I don't know. So much was strange. Casey's demeanor today...it took them forever to get her into court and she was very different today. It struck me like no other time. She CLEARLY did NOT want to be there. Her emotions appeared sincere. She appeared to barely be able to hold it together today. So, if she was truly upset, then I have to believe it has to do with HERSELF. Because nothing would evoke those kind of emotions in her, if whatever it was didn't affect KC personally. Something is going on. I just haven't quite figured out exactly what it is yet... It is obvious there is major discord within the defense team. All kind of things are running through my mind. It could be as simple has she was self-conscious about her chipped tooth (has it been repaired?) or could be as complicated as her defense attorneys had a 'Come-to-meet-Jesus' talk with her and she didn't take it well. I'm still processing it all. Even JB's demeanor seemed more depressing to me today.
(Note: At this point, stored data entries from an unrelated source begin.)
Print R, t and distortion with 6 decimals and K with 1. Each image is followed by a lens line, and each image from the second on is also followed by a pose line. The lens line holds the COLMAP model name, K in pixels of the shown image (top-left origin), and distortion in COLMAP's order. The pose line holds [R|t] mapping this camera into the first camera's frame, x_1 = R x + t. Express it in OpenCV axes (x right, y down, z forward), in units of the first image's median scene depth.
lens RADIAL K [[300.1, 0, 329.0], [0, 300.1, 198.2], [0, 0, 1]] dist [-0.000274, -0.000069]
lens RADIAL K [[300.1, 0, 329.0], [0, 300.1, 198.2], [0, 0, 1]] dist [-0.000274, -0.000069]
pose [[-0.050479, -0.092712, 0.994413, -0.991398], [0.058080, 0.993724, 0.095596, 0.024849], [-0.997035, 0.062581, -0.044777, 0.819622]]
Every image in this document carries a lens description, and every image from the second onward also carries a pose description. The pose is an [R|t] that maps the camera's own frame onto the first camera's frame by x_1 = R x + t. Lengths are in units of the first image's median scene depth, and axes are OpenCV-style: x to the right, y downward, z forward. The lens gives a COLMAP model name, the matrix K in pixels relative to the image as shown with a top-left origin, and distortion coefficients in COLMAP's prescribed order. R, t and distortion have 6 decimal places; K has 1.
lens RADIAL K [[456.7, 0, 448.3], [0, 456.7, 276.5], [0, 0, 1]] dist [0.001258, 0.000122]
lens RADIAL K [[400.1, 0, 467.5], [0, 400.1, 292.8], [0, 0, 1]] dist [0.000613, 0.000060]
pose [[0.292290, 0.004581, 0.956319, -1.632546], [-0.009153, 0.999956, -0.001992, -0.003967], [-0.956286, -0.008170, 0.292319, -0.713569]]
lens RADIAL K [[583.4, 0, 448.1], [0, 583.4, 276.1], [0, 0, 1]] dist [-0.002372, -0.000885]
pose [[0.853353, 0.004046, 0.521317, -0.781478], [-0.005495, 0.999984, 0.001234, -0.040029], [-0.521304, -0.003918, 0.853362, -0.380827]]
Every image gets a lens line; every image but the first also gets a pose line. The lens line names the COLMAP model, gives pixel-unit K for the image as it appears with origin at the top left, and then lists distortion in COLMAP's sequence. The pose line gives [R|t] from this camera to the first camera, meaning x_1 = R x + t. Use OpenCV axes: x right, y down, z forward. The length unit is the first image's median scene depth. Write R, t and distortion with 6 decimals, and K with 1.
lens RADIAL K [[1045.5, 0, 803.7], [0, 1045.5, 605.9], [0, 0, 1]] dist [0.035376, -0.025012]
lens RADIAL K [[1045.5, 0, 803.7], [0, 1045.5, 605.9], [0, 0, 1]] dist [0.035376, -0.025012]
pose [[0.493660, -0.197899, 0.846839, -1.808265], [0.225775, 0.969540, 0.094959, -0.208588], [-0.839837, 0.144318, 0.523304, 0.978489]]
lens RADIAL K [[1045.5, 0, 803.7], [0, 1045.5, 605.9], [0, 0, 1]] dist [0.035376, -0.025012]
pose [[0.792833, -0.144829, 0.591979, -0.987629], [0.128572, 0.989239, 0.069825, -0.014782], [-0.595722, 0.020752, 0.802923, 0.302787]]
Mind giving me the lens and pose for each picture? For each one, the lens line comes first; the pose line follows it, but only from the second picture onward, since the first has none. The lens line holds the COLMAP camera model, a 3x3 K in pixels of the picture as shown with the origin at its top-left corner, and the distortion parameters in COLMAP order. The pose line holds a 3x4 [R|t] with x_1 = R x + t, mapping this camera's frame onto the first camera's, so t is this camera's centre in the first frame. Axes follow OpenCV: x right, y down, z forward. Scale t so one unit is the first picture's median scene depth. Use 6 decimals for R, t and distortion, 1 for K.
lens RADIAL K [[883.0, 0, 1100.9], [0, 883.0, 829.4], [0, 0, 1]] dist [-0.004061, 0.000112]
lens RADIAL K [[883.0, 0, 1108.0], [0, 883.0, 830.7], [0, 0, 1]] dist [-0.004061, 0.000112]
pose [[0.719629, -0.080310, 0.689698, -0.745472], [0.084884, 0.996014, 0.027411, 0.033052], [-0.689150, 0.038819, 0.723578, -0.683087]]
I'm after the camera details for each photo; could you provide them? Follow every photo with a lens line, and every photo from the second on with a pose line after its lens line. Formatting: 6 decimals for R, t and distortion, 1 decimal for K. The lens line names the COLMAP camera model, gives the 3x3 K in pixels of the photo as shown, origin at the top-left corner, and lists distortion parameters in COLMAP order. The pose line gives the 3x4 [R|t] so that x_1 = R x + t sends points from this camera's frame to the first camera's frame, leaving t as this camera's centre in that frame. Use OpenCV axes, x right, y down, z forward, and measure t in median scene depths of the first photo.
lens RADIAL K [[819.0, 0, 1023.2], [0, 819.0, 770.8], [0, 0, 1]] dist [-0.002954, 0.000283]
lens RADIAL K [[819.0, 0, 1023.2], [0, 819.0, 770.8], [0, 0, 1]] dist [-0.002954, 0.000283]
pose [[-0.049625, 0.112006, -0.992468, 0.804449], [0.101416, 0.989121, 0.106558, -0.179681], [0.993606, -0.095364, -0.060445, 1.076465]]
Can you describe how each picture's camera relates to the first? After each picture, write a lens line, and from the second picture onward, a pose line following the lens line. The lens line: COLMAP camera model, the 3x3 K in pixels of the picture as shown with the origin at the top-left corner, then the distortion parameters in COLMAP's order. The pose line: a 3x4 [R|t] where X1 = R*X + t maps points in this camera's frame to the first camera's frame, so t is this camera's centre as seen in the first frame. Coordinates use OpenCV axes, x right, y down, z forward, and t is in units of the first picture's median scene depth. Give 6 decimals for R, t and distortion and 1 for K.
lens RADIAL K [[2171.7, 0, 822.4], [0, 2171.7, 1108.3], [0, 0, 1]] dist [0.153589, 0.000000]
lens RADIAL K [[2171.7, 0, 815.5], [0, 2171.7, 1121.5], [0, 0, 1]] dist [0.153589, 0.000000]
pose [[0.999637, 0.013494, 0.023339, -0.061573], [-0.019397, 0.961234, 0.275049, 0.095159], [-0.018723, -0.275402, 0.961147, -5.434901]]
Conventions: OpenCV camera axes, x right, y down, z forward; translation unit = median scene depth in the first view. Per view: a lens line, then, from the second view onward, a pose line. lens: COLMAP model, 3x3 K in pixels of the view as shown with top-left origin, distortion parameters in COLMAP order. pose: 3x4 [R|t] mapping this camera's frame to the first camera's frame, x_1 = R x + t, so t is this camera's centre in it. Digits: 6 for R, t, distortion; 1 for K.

I just know that if he ends up arguing solo on July 15th against Mark NeJame, I don't know that I have the stomach to watch it. And, I LOVE MN...I was looking forward to it. But, I am not big on watching massacres, either. lol
Given that she apparently has not met with her attorneys in some time, I almost wonder if the reality of AL departing did not become completely clear to her until today. That hit of "they're not going to give her unlimited funding to do whatever she wants." And lets not forget that this "emergency hearing" was probably dropped on her with the same suddenness as the SA and the public. And we know how much she loves appearing at these hearings.